# Start of EXCERPT PROVIDED
The bending of the rod, other effects due to the rod's springiness, the relative mass of the rod and the line, losses due to friction, angles of the rod relative to the line as you mentioned and the rod as a third class lever make this a lot more complicated than it sounds.

[Torsten]

Alejandro, just to correct the correction:

Gordy, a small correction: the work is not force x distance. Is force x distance x cosine of the angle between the force vector and the displacement vector.

The work is defined as scalar product of the force and the distance only if the moved object travels on a straight path. In this case we can write W = F * s where F is the force vector and s is the displacement vector. Of course this can be expressed as W = |F| * |s| * cos(angle(F,s)), where || indicates the vector norm.

The general definition of the work is W = curve integral ( F(s) ds )
This way you can compute the work if your object travels around any path.

[Bernd Ziesche]

In 30 years of fly-casting I have never cast a greater distance using a slower stop. In fact rather the opposite happens to me

Hi Alejandro,
I add another 20 years . 50 now :b.
Greets
Bernd

[Merlin]

Where have anyone seen that a slow stop is better than a sharper one? It all depends on which ground you make the comparison. How does a 170 cast compares with a 100 one? It is a question of both maximum rotation speed and timing.

Merlin
# End of EXCERPT PROVIDED
# Start of PROVIDED MATERIAL
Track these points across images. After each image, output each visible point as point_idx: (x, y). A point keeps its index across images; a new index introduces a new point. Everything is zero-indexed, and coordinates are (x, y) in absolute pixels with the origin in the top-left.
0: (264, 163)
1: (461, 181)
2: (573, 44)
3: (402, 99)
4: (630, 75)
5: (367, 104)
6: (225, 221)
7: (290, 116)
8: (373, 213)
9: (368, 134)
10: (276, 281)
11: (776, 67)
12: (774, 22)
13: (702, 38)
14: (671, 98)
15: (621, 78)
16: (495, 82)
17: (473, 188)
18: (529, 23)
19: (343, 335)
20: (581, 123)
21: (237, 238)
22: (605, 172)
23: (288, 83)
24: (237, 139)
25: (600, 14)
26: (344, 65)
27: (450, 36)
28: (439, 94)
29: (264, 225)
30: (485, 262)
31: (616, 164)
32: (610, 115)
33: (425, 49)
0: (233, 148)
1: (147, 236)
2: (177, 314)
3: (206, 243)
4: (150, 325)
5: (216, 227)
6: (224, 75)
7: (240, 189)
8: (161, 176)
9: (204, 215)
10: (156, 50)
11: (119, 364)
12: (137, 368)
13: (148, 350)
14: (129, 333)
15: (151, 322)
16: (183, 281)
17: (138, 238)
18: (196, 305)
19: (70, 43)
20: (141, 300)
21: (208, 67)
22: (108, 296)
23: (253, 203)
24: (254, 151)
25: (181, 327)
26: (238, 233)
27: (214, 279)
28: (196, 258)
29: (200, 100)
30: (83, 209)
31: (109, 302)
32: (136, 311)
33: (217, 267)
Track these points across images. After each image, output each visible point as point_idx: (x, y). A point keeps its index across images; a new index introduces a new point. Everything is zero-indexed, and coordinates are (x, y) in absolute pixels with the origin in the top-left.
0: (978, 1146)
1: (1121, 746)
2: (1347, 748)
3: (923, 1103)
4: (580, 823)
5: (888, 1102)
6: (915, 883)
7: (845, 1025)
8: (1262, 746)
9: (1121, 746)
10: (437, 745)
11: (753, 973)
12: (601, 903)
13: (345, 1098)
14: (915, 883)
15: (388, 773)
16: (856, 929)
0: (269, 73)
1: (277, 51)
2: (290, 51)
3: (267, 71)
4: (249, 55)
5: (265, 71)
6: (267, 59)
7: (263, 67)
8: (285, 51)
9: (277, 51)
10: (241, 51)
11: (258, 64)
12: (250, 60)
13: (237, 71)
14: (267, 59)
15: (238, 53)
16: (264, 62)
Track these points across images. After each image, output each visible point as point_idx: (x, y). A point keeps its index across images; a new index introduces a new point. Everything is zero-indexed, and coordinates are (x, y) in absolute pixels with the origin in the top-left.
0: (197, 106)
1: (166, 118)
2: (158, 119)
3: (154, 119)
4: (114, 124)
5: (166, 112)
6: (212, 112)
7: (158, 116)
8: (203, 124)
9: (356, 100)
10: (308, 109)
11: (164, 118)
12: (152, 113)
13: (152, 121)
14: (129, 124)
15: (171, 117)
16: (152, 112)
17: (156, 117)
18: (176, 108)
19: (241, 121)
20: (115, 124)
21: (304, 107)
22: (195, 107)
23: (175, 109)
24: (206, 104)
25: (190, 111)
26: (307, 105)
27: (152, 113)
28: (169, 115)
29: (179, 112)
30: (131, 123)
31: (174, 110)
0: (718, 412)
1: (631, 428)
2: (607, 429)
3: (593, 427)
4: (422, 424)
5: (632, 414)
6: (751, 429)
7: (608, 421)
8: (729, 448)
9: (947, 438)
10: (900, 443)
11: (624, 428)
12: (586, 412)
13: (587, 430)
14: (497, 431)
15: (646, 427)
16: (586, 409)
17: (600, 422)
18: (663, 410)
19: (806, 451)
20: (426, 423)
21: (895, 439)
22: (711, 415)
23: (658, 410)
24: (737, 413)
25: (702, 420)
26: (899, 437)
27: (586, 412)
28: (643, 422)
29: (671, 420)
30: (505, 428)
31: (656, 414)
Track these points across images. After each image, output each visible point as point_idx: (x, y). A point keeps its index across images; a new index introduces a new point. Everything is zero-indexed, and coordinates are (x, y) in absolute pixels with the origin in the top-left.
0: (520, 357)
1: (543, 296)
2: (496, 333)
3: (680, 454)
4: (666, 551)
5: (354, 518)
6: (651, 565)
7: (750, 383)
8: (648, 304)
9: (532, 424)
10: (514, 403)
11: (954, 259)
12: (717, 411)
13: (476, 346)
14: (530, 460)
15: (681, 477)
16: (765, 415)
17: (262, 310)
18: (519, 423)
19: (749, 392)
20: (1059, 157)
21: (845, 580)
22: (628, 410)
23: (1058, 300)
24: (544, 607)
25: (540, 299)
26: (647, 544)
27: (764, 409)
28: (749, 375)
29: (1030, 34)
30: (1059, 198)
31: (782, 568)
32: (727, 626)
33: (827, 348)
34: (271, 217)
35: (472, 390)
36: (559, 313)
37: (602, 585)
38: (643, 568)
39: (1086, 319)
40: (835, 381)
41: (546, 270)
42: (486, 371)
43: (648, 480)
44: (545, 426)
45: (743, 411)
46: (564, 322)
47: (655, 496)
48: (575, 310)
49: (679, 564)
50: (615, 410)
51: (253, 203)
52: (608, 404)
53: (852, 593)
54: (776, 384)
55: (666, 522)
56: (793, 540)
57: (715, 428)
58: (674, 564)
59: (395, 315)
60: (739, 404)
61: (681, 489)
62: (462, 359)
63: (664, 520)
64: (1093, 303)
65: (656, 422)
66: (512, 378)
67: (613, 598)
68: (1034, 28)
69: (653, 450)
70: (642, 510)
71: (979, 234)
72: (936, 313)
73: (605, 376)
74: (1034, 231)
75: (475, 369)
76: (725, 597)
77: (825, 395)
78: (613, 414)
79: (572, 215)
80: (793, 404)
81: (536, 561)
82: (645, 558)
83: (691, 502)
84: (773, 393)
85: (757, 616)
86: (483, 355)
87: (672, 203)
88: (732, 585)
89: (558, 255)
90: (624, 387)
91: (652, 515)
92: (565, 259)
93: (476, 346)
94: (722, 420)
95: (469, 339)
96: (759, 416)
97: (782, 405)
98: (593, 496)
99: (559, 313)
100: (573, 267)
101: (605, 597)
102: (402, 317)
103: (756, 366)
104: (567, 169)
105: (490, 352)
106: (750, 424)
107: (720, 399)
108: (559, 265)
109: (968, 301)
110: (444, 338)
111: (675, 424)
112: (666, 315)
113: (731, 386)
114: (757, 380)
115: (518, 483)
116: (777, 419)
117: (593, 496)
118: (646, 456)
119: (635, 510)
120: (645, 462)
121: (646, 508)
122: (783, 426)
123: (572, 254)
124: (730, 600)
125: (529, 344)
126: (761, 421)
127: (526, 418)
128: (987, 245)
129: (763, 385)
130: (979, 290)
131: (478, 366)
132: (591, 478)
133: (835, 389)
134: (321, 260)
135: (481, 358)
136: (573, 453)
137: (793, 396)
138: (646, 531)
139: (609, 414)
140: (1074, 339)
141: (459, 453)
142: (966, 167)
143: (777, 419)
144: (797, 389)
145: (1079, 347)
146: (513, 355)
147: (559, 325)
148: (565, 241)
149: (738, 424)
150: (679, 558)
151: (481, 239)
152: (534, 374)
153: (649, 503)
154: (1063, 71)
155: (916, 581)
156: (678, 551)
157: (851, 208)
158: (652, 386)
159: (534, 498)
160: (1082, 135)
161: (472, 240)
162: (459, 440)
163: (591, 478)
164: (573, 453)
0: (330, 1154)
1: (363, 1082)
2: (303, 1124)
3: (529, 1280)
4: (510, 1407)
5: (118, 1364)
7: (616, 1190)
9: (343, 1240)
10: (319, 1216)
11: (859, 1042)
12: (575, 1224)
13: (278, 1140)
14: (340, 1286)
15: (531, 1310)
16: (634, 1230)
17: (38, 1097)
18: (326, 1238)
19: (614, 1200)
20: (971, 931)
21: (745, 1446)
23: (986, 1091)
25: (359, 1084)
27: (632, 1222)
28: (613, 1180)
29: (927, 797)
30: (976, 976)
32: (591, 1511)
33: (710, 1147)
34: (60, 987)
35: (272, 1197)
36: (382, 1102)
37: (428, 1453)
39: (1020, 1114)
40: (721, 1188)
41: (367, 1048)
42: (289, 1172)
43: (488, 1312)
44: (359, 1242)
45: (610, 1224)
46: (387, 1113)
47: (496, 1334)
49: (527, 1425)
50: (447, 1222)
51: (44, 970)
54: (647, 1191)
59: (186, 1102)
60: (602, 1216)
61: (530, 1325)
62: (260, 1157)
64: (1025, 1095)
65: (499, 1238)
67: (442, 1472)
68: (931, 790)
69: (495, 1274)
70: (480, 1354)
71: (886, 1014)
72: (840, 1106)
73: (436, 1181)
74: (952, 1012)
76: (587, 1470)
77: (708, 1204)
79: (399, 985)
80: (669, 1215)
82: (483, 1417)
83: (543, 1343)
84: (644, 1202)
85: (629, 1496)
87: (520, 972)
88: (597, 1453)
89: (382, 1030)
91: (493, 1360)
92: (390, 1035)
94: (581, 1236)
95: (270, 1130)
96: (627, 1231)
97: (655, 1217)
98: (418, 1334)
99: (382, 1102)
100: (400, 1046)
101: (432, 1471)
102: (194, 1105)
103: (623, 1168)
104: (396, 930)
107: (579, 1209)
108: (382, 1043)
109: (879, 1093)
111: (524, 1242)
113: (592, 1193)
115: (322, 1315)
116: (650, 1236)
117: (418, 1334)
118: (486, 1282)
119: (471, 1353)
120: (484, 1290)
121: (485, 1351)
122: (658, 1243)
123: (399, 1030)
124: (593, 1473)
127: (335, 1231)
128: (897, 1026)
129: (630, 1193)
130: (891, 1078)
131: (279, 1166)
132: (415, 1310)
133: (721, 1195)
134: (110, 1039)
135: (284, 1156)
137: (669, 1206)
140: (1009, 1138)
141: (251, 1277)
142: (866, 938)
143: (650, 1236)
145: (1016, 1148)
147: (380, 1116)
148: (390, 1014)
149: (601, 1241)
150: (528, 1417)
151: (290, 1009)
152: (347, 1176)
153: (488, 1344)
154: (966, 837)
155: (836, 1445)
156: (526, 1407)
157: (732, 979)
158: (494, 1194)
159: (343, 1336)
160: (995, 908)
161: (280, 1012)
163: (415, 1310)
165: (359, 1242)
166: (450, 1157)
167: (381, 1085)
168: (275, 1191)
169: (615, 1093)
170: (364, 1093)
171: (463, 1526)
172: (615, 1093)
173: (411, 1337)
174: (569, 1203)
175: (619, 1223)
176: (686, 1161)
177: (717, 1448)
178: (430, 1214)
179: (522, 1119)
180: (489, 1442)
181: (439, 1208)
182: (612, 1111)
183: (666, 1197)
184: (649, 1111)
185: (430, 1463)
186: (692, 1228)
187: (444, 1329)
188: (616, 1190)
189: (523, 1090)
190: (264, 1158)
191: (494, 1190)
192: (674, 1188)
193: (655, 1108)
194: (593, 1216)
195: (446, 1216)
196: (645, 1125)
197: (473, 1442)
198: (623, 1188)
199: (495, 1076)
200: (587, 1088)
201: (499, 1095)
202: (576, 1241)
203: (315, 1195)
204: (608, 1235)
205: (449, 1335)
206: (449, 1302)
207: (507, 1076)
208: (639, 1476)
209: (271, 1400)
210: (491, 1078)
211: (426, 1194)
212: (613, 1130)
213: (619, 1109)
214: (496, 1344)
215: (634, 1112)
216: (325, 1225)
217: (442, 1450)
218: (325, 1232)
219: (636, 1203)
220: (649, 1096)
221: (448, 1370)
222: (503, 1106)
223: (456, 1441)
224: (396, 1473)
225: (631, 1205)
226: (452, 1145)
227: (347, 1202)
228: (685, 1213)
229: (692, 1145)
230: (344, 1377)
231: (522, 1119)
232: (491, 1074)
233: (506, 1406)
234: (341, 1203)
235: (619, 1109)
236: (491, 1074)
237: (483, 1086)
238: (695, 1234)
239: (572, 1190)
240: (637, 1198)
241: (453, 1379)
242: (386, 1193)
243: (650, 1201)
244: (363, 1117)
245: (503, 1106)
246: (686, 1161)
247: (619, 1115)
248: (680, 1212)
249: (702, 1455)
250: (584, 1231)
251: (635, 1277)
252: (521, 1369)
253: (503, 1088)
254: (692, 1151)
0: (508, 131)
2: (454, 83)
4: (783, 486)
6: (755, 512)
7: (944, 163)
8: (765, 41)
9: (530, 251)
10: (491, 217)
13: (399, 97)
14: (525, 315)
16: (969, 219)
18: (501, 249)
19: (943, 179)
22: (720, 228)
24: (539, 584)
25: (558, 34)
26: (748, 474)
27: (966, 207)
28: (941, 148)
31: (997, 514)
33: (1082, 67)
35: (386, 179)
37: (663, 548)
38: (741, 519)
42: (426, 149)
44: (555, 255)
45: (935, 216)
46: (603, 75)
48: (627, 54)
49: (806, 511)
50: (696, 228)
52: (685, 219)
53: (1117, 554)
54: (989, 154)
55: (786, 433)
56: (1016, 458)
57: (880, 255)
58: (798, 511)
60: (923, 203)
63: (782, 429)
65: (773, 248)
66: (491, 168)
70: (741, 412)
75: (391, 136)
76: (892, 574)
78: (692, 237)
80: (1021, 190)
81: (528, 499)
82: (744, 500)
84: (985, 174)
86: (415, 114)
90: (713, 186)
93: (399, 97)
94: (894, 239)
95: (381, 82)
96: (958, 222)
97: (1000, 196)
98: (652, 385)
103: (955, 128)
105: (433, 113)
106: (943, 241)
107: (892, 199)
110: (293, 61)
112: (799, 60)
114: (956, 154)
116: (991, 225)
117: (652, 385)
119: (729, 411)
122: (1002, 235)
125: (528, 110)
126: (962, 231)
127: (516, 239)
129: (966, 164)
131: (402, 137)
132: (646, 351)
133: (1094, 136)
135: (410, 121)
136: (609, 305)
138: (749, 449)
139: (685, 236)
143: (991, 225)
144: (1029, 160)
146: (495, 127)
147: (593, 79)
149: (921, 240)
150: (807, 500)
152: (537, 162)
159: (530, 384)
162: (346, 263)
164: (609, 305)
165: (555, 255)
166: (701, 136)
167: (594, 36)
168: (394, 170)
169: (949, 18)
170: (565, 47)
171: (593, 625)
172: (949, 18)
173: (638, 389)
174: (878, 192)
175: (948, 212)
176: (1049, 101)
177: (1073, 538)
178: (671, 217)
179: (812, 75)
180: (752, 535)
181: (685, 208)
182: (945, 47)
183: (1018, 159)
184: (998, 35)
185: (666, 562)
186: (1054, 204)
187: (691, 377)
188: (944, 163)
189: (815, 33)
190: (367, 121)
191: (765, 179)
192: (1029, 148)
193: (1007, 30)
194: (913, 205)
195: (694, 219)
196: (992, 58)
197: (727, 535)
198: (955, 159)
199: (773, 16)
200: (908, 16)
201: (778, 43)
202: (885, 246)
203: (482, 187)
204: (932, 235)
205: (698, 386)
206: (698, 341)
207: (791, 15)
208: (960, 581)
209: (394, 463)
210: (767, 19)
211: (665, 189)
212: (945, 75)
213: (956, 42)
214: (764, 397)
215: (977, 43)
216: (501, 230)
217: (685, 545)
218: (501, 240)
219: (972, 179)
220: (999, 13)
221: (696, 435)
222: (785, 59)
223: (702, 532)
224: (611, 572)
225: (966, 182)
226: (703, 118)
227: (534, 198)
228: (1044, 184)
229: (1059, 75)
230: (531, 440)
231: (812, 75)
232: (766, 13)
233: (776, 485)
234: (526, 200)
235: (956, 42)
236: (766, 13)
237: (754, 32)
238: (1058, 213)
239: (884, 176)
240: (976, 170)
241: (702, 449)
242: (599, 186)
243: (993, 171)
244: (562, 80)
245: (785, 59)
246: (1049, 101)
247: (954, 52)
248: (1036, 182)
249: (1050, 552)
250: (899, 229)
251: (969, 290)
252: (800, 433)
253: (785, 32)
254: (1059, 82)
# End of PROVIDED MATERIAL
### OBJECTIVE 1
Decide whether each statement agrees with the fly-casting thread. Answer yes or no and quote the deciding words of the thread. (a) Work is defined as the scalar product of force and distance only when the object moves on a straight path. (b) Merlin says it is a question of both maximum rotation speed and timing. (c) The general definition of work given is W = F * s.
### OBJECTIVE 2
Please retype a passage of the fly-casting thread, beginning at the words "Where have anyone" and stopping after "speed and timing.".
### OBJECTIVE 3
According to the fly-casting thread, what kind of lever is the rod described as?
The entries above come from a different source than the fly-casting thread.

### WORKED SOLUTION 1
(a) Yes: "The work is defined as scalar product of the force and the distance only if the moved object travels on a straight path."
(b) Yes: "It is a question of both maximum rotation speed and timing."
(c) No: "The general definition of the work is W = curve integral ( F(s) ds )"

### WORKED SOLUTION 2
Where have anyone seen that a slow stop is better than a sharper one? It all depends on which ground you make the comparison. How does a 170 cast compares with a 100 one? It is a question of both maximum rotation speed and timing.

### WORKED SOLUTION 3
A third class lever.